Thursday, February 21, 2008

Questions and More Questionson Debt Relief

February 21, 2008

The past several weeks, I am receiving questions from sellers and fron agents regarding the tax implications of short sales and foreclosures. In December, the U.S. Congress passed the Mortgage Forgiveness Debt Relief Act of 2007. Like most congressional acts, this one has many details that are crucial to the determination of the tax consequences of both short sales and foreclosures. My best advice to any seller is to consult with a tax accountant or a tax attorney if you are in a short sale or foreclosure situation.

Prior to the passage of the Debt Relief Act, any forgiveness of debt was subject to taxation as ordinary income.

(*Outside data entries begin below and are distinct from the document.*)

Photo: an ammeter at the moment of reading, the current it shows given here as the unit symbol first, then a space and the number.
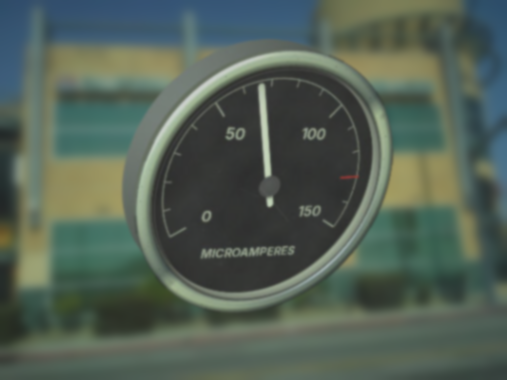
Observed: µA 65
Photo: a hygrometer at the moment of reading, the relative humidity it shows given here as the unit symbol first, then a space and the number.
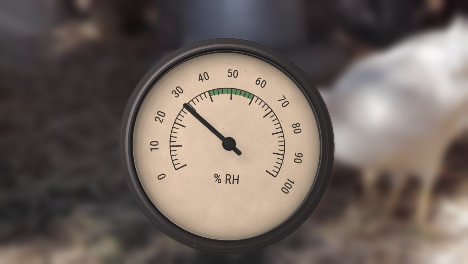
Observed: % 28
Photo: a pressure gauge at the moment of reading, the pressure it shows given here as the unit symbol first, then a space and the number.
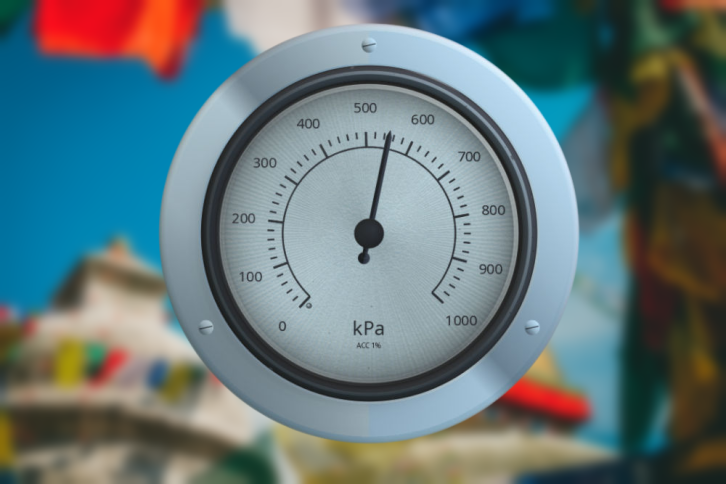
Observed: kPa 550
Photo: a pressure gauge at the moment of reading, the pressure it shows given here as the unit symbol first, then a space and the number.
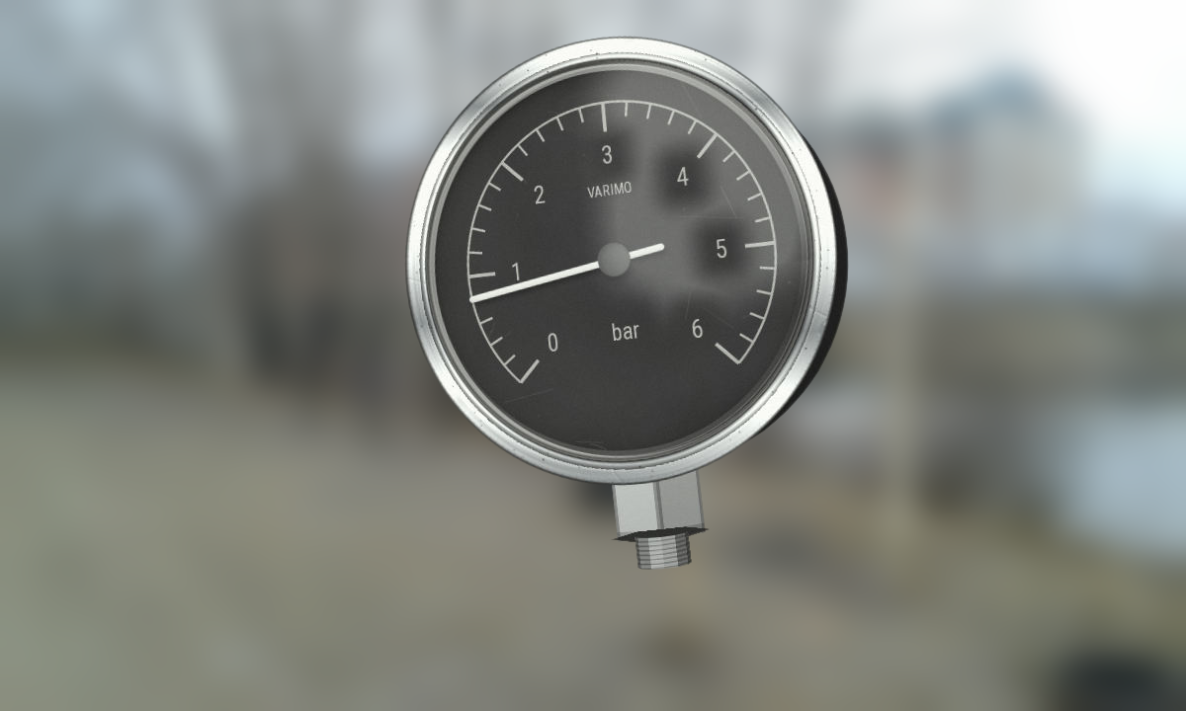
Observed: bar 0.8
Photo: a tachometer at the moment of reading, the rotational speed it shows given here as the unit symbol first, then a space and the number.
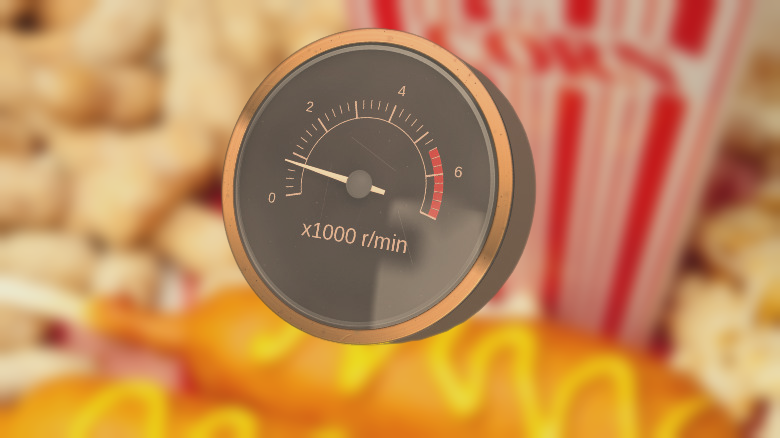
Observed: rpm 800
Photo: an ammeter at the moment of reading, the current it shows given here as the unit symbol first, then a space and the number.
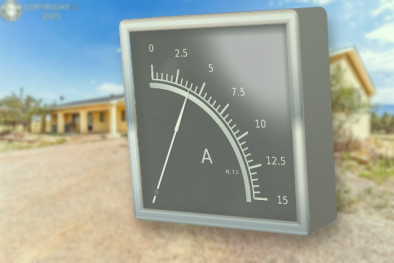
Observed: A 4
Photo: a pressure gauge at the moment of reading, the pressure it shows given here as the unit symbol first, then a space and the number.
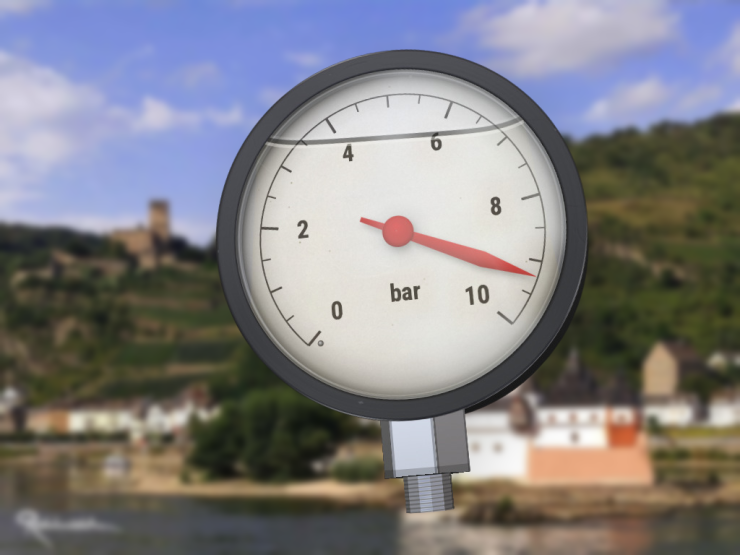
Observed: bar 9.25
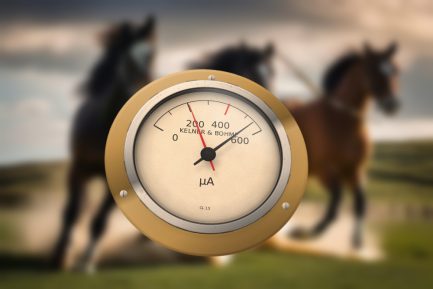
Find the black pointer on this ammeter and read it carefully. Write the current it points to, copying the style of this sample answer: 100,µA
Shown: 550,µA
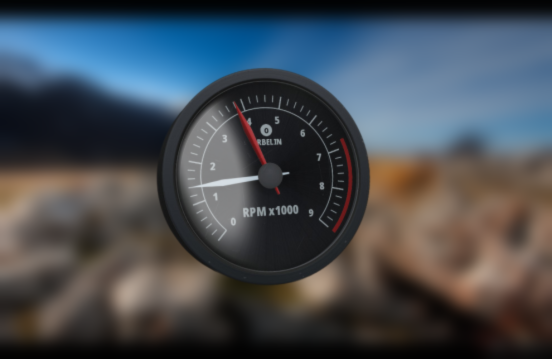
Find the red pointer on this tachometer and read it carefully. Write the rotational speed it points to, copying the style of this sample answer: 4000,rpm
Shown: 3800,rpm
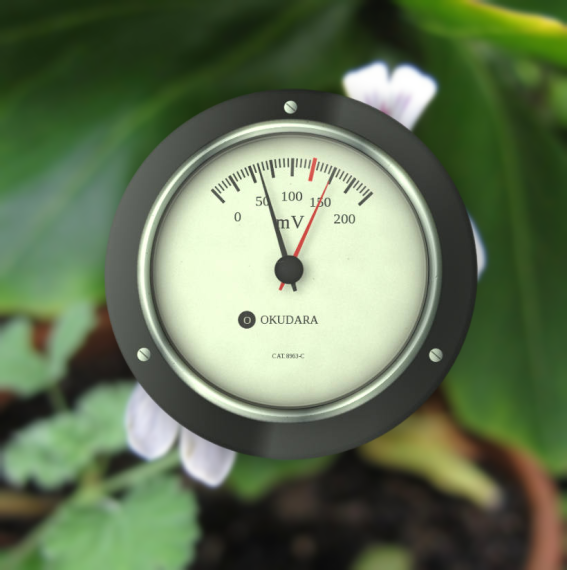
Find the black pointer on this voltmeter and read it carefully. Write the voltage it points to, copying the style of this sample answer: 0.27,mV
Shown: 60,mV
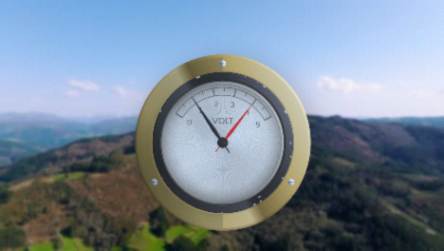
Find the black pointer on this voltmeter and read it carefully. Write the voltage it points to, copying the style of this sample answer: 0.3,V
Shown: 1,V
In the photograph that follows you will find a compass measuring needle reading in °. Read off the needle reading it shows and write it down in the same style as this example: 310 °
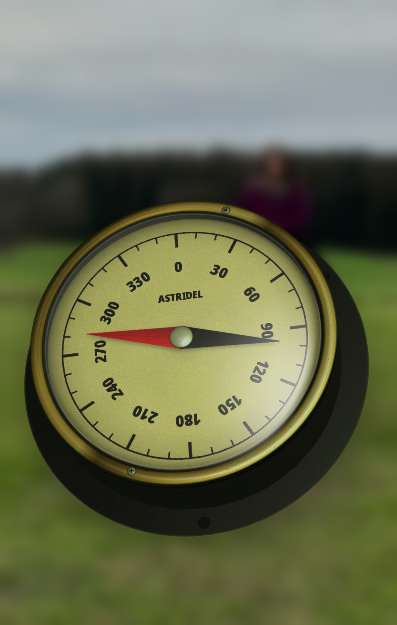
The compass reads 280 °
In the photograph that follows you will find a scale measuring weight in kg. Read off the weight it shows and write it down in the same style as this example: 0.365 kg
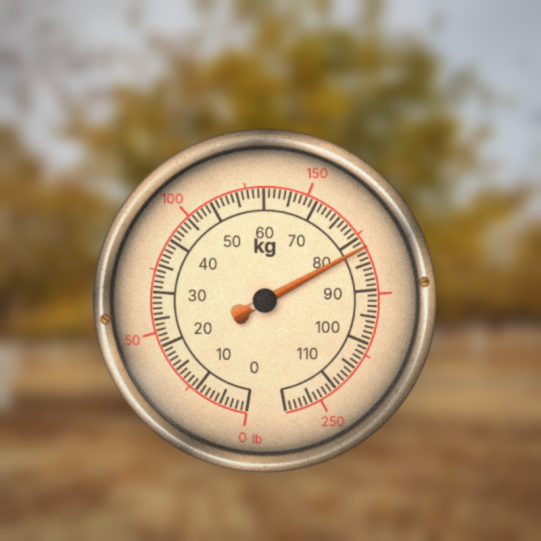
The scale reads 82 kg
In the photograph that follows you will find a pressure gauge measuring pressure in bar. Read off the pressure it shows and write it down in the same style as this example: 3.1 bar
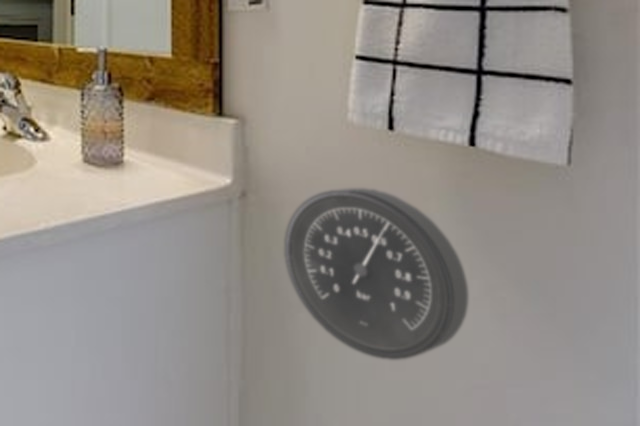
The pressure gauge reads 0.6 bar
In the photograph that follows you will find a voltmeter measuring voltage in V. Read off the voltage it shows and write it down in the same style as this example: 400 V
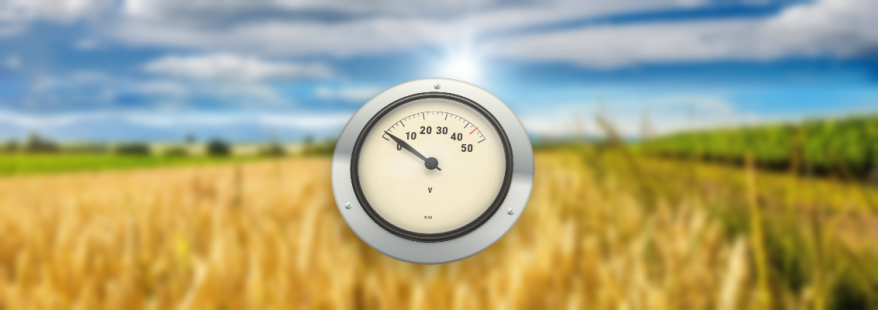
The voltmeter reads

The Debt Relief Act provides tax help to homeowners who lose their homes in foreclosure or who sell with a short sale, BUT only if the property was their primary residence AND it is only applicable to acquisition indebtedness.
The IRS is working on the forms that the homeowner will need to complete and these forms are likely to be fairly complex. Hence, it is my belief that seeking professional help or contacting the IRS customer service counselor is absolutely necessary.

(Attending the free consumser workshop at the UCR Extension Campus (see yesterday's blog) may also be helpful. It is primarily focused on preventing foreclosure, which would be a homeowner's best option.